── TEXT EXCERPT

Nikki:                   Gosh.

Katrina Ubell:      I can help you if you're struggling, but it's always best that the client comes up with it themselves.

Nikki:                   I think might even, like, a little annoyed. Like, I'm annoyed that I'm too tired to do this and I'm … Annoyed. Stop. One word.

Katrina Ubell:      Great. Annoyed. Love it. That's actually really great. It's like full stop, period, right. Then sometimes we start getting tapped into our feelings and we're like, here's 25 feelings I feel for my … Like, no, no, no, no. I want to keep it very simple, one, maybe two is all we really want to put on. If we feel like there's a number more feelings, that means we're adding too many thoughts, we're having all kinds of thoughts about that, we're not really staying cleanly with that one thought. Okay.

Just to backtrack, our circumstances fatigue, baseline fatigue, and this really applies to so many physicians, right, I think with anybody who's got crazy schedules, all the people delivering babies that night, people who have calls who are just woken up all night, people have to go in the middle of the night. I mean, people who don't have any of that, but have children waking them up all day long, you know, people who just don't sleep well, so many people deal with this, so this is really applicable to so many.

────
── RECORD SET

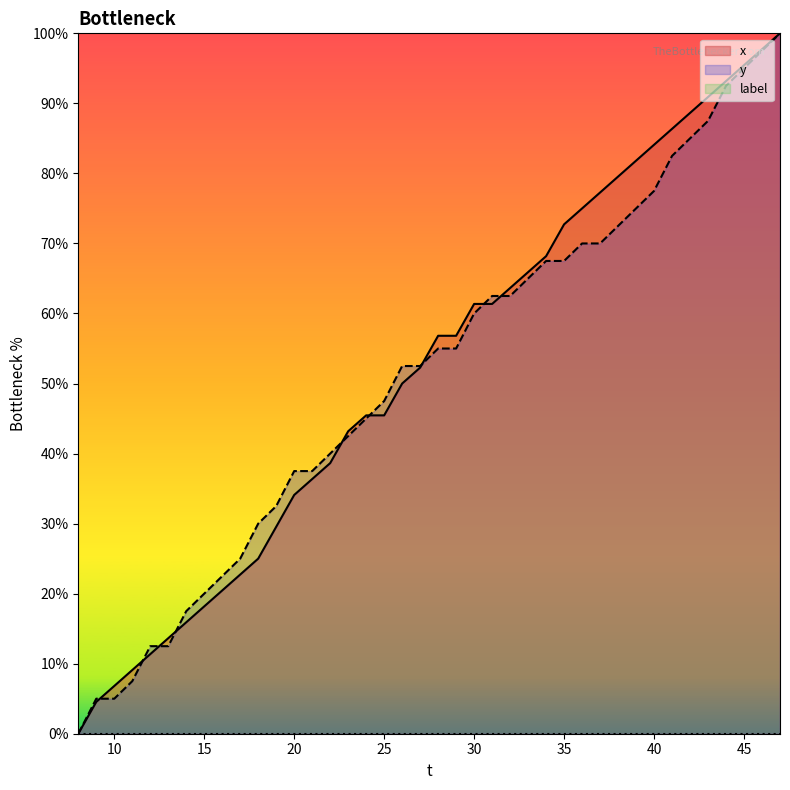

What is the greatest value displayed?

100.0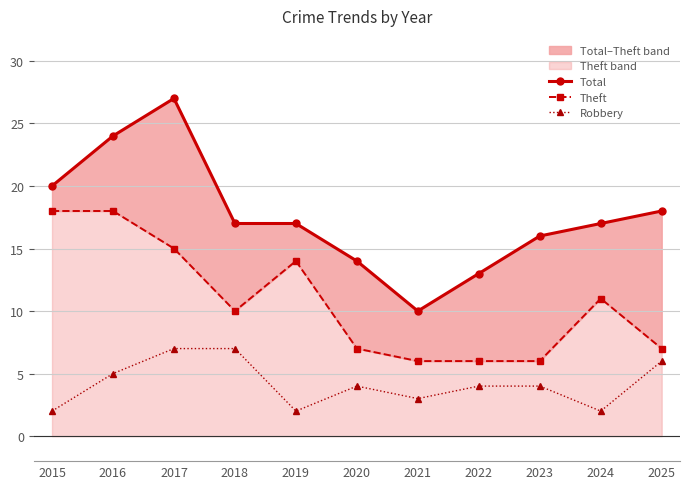

True or false: Total and Robbery intersect in this chart.

False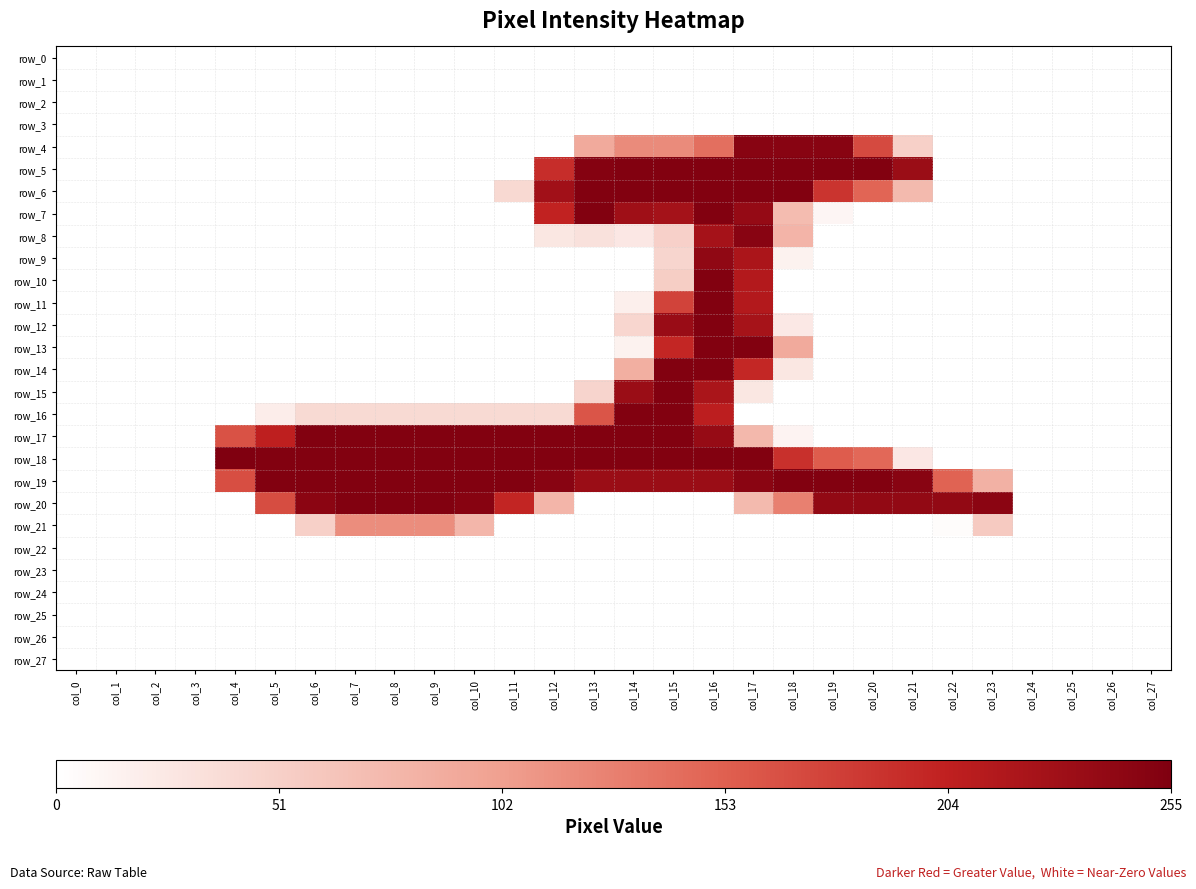

Is the value of row_8 at col_11 greater than the value of row_1 at col_13?

No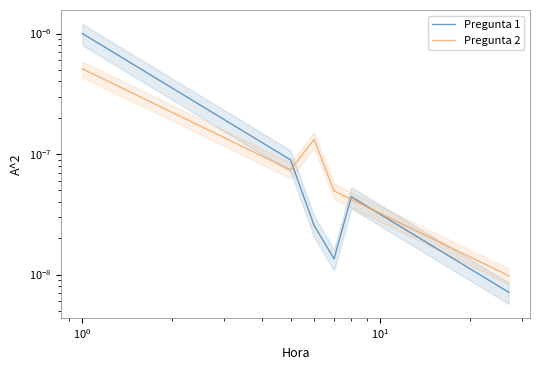

The value of Pregunta 2 at 18 is 0.0. True or false?

False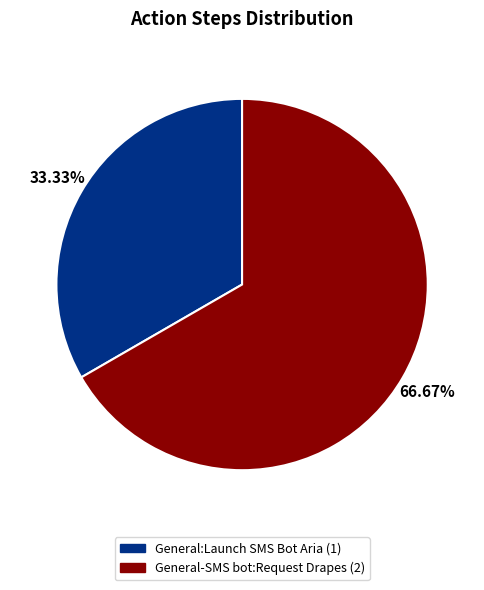

What is the smallest slice in the pie chart?

General:Launch SMS Bot Aria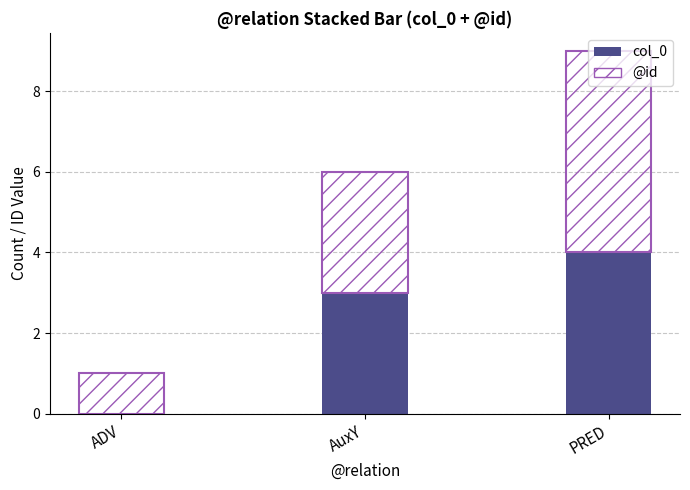

True or false: col_0 has a value of -2 at ADV.

False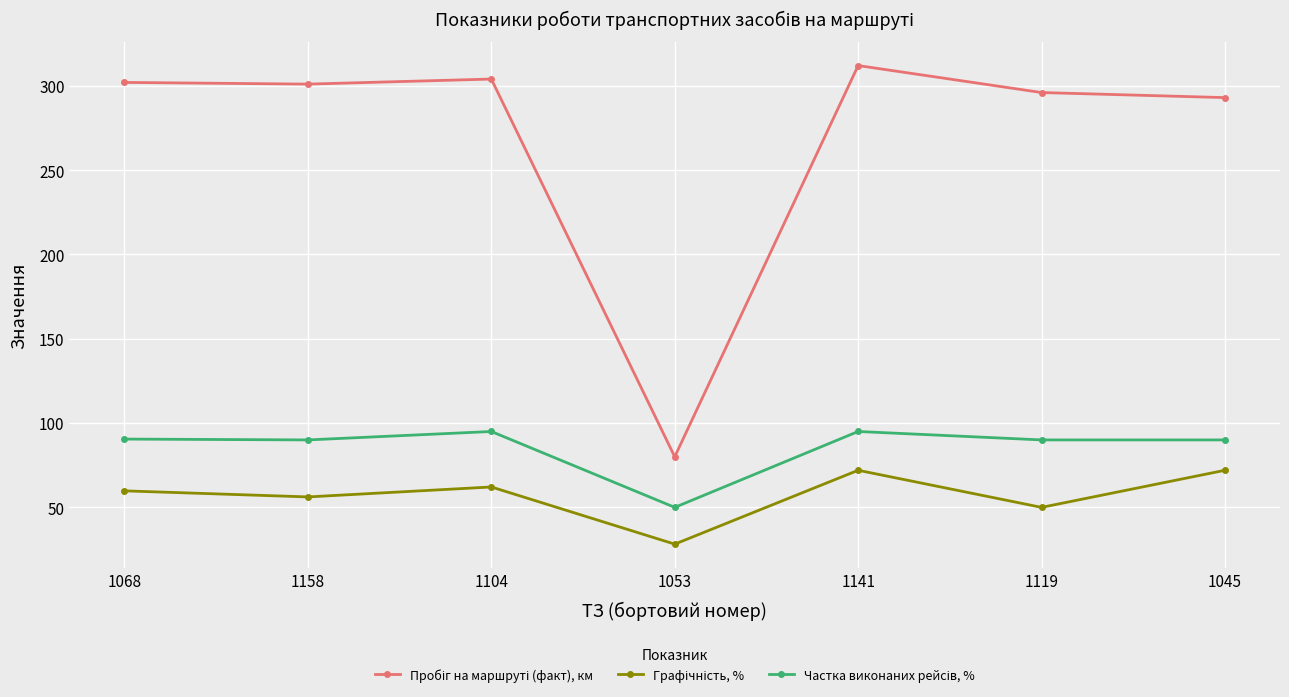

What is the label of the 4th point from the right?

1053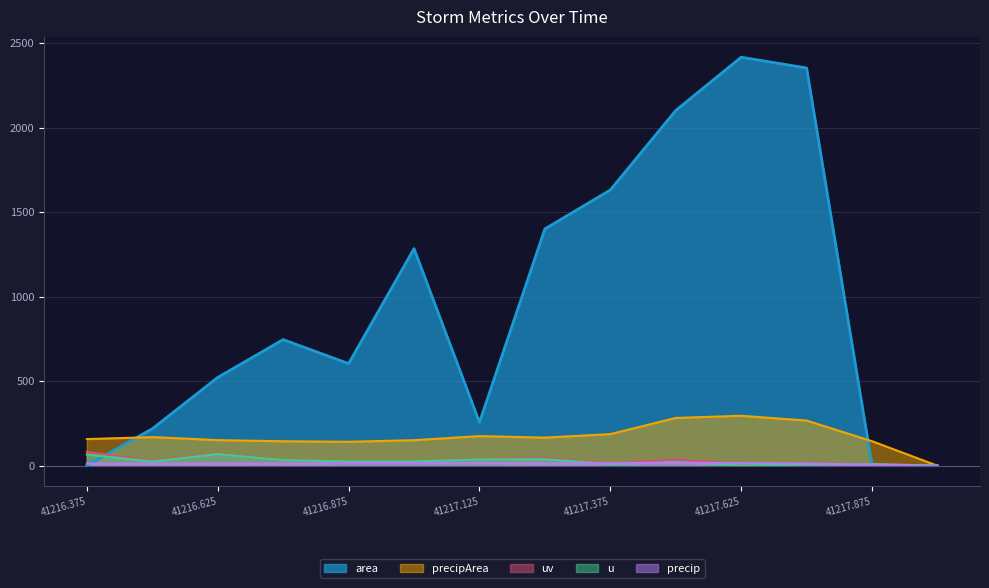

Which category has the highest value in the precipArea series?

41217.625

────

REQUIRED ACTION.
In the transcript, which single word does Nikki choose to name her feeling?

ANSWER TO THE EXERCISE.
Annoyed.